Oquê transformou-se para impedi-la de encontrar o mar. Iemanjá ficou presa neste dia e chamou em

seu auxílio seu filho Xangô, seu filho poderoso, Xangô pediu oferendas e no dia seguinte provocou

a chuva. E quando a tempestade ficou forte, Xangô lançou um raio, que num estante dividiu a

montanha Oquê em dois, formando um vale profundo para a passagem da sua mãe, o rio livre

começou a correr pro mar.
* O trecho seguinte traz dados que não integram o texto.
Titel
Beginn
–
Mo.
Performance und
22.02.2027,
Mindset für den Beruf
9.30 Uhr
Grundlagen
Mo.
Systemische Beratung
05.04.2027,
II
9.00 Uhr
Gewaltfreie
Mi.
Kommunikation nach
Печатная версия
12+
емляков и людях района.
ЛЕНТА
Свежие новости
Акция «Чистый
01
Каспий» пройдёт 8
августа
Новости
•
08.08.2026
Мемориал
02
Assim Iemanjá foi se aconchegar no colo de Olocum se tornando a

rainha do Mar.

CONSIDERAÇÕES FINAIS

Continua-se realizando leituras sobre mitos dos Orixás, griôs e sobre a Lei 10.639/2003 e

seus desdobramentos, tais estudos possivelmente resultarão num trabalho de conclusão de curso,

por se acreditar que este é um campo profundo e necessário na Geografia, até mesmo para se

compreender melhor as visões de mundo que compõem o povo brasileiro e desmistificar a religião

afrobrasileira ainda tão estigmatizada enquanto demoníaca e sofredora de depredações físicas e

opressões sociais.

Levantar outras formas de conhecimento como metodologias possíveis para interpretação

dos fenômenos geográficos e refletir acerca do modo científico de produzir e validar conhecimentos

é compreender a diversidade da vida humana e de suas maneiras de explicar o mundo, os outros e a

si mesmo, na relação geográfica do Homem com a Natureza.